------ Entries shown ------
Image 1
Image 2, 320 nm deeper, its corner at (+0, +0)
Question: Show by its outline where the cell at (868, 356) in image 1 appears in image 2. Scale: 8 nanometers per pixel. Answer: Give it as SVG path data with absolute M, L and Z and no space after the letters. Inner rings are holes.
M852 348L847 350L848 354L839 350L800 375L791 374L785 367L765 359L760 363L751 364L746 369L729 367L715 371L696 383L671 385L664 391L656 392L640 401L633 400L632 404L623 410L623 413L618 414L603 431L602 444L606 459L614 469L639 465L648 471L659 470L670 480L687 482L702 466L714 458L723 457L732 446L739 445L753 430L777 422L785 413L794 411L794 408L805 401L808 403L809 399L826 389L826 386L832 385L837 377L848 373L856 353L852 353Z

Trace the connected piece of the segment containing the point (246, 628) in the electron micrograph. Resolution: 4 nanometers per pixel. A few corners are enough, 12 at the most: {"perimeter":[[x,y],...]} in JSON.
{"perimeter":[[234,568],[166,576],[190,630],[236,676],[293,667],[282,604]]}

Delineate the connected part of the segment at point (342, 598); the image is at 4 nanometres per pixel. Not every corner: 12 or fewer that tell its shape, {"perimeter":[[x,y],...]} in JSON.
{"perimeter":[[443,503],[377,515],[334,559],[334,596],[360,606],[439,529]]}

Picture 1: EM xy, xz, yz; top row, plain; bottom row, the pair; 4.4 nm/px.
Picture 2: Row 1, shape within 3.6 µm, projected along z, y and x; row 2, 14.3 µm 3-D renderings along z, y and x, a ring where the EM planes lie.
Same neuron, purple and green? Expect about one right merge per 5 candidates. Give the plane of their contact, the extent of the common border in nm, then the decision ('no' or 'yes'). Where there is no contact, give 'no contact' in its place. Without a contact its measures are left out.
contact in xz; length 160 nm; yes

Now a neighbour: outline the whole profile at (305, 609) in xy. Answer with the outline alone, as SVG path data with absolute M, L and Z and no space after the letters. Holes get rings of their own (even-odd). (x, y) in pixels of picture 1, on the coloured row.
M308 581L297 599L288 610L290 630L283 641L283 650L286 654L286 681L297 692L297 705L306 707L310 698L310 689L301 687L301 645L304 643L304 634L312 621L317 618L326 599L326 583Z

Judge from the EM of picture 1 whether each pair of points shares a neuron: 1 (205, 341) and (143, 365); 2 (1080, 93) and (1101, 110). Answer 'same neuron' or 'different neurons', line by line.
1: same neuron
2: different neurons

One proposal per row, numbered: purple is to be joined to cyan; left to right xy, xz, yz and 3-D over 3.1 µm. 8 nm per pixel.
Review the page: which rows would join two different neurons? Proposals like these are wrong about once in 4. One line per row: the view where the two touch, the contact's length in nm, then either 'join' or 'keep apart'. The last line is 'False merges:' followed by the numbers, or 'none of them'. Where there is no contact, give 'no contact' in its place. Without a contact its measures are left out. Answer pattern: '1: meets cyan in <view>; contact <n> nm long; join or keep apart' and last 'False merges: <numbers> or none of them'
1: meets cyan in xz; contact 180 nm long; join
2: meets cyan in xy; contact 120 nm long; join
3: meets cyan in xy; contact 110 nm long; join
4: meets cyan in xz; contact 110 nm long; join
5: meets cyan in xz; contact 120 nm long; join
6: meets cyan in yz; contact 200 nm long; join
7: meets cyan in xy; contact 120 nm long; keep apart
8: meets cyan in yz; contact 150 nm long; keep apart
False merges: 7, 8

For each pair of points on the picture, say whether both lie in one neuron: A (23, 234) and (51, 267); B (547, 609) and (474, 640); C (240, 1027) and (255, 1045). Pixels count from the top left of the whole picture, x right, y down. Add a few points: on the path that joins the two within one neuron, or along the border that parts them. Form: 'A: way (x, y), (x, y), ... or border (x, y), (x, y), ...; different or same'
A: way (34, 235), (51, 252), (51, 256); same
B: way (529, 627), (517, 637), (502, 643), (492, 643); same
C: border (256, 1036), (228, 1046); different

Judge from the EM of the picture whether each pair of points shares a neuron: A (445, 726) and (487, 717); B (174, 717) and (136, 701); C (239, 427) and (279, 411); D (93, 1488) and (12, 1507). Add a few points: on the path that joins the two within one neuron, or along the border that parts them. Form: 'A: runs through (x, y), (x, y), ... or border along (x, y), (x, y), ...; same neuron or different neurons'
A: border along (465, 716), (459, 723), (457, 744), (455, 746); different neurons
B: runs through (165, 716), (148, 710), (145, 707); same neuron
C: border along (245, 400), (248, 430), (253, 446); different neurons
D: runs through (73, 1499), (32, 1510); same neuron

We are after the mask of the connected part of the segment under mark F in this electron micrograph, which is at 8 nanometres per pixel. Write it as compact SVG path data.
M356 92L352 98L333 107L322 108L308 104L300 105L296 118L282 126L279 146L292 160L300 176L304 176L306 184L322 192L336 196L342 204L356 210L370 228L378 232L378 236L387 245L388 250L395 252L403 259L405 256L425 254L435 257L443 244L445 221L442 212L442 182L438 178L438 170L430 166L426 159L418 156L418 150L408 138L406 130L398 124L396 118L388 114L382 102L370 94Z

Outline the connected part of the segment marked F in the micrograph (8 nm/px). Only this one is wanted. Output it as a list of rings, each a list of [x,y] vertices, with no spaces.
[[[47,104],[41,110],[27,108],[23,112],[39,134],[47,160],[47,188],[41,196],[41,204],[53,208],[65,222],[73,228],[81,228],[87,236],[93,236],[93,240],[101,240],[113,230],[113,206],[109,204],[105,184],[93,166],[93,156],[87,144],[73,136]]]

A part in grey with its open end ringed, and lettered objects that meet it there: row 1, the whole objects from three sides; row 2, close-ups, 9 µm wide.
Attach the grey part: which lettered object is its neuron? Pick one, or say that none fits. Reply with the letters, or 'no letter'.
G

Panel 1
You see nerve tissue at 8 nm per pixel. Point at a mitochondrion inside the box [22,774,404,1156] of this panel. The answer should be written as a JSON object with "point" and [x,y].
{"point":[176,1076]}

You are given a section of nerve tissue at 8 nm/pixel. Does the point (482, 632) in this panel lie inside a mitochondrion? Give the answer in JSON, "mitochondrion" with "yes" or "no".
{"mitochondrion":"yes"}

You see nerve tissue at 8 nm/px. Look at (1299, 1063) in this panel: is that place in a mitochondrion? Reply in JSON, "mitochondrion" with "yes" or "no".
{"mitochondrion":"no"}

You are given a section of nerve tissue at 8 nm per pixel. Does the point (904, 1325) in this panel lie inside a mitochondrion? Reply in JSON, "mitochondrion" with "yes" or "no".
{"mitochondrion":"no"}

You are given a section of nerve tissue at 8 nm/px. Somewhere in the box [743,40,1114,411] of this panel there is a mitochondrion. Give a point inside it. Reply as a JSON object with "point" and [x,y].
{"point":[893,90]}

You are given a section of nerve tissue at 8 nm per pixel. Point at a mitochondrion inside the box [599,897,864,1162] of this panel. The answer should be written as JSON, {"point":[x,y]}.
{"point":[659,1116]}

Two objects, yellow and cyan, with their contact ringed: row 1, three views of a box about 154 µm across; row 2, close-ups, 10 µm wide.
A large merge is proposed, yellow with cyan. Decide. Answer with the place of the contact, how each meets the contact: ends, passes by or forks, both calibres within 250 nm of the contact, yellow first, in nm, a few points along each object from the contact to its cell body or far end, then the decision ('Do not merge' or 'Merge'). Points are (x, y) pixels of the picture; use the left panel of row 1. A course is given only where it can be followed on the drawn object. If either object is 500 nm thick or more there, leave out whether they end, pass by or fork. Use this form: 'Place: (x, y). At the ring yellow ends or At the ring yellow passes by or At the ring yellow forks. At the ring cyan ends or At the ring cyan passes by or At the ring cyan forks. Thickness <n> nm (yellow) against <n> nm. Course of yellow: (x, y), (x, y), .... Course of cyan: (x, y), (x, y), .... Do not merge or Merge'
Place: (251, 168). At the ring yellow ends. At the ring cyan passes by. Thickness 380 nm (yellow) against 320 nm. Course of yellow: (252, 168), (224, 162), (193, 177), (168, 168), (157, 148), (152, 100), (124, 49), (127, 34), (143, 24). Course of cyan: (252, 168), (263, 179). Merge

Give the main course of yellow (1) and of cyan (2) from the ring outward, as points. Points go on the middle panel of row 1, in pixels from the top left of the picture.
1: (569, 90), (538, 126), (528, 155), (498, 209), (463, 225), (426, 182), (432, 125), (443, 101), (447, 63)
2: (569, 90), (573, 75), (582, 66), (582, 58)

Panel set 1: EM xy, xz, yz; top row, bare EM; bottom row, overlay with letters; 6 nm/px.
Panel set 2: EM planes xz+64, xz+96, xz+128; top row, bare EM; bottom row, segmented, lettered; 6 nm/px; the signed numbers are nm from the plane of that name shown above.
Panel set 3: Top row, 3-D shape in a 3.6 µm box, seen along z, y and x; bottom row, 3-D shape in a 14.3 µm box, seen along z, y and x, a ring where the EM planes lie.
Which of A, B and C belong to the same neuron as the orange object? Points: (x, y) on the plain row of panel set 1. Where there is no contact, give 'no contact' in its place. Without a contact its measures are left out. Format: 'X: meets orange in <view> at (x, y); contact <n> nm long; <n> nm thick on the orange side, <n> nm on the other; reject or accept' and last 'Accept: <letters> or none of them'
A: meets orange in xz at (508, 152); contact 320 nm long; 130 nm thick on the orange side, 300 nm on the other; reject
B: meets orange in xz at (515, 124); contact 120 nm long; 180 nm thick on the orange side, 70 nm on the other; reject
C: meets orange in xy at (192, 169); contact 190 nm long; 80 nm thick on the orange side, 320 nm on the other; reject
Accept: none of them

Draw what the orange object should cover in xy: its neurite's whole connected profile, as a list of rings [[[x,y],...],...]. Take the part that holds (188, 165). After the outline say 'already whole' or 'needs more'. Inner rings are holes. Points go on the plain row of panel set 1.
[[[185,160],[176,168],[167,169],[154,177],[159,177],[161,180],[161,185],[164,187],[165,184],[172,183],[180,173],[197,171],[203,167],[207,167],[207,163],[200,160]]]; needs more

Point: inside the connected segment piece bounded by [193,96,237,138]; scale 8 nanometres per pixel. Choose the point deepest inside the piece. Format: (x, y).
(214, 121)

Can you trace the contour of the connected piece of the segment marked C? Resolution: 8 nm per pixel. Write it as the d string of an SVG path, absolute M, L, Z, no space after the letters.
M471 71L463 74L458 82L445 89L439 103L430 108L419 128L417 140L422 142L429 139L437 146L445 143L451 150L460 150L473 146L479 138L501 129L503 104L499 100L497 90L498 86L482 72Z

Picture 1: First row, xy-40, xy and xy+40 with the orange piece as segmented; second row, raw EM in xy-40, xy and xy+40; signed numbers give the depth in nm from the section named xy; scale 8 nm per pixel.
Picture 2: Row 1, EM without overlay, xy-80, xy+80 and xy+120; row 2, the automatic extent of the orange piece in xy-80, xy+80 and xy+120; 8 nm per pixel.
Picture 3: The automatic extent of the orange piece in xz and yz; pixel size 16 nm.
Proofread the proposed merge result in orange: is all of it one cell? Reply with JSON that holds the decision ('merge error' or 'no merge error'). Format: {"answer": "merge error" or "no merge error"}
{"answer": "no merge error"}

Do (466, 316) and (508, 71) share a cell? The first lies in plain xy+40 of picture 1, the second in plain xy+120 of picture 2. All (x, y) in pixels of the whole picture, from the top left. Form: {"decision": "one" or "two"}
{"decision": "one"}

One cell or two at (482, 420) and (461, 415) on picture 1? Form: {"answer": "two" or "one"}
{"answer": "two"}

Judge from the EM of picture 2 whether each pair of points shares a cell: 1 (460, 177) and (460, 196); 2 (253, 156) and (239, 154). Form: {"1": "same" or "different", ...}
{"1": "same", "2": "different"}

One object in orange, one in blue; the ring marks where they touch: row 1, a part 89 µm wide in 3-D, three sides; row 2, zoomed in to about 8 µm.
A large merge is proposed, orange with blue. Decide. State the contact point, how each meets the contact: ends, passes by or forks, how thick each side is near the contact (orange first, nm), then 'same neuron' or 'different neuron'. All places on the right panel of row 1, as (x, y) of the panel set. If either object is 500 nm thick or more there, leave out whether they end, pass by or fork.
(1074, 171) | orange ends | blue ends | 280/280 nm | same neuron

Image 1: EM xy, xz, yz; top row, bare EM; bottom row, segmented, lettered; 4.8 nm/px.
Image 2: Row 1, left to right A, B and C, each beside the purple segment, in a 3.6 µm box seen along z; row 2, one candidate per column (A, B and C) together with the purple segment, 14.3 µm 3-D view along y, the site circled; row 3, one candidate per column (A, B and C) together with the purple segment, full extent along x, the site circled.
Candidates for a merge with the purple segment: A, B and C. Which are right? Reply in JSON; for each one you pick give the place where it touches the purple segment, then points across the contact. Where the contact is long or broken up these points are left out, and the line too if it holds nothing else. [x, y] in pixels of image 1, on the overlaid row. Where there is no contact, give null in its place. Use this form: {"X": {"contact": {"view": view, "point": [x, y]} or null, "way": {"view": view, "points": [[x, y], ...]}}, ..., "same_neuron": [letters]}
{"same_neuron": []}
------
» Work instruction
Output only an exact transcription of the lines above from the one with "Can you trace" up to and including the one with "Picture 3: The".

» Response to this task
Can you trace the contour of the connected piece of the segment marked C? Resolution: 8 nm per pixel. Write it as the d string of an SVG path, absolute M, L, Z, no space after the letters.
M471 71L463 74L458 82L445 89L439 103L430 108L419 128L417 140L422 142L429 139L437 146L445 143L451 150L460 150L473 146L479 138L501 129L503 104L499 100L497 90L498 86L482 72Z

Picture 1: First row, xy-40, xy and xy+40 with the orange piece as segmented; second row, raw EM in xy-40, xy and xy+40; signed numbers give the depth in nm from the section named xy; scale 8 nm per pixel.
Picture 2: Row 1, EM without overlay, xy-80, xy+80 and xy+120; row 2, the automatic extent of the orange piece in xy-80, xy+80 and xy+120; 8 nm per pixel.
Picture 3: The automatic extent of the orange piece in xz and yz; pixel size 16 nm.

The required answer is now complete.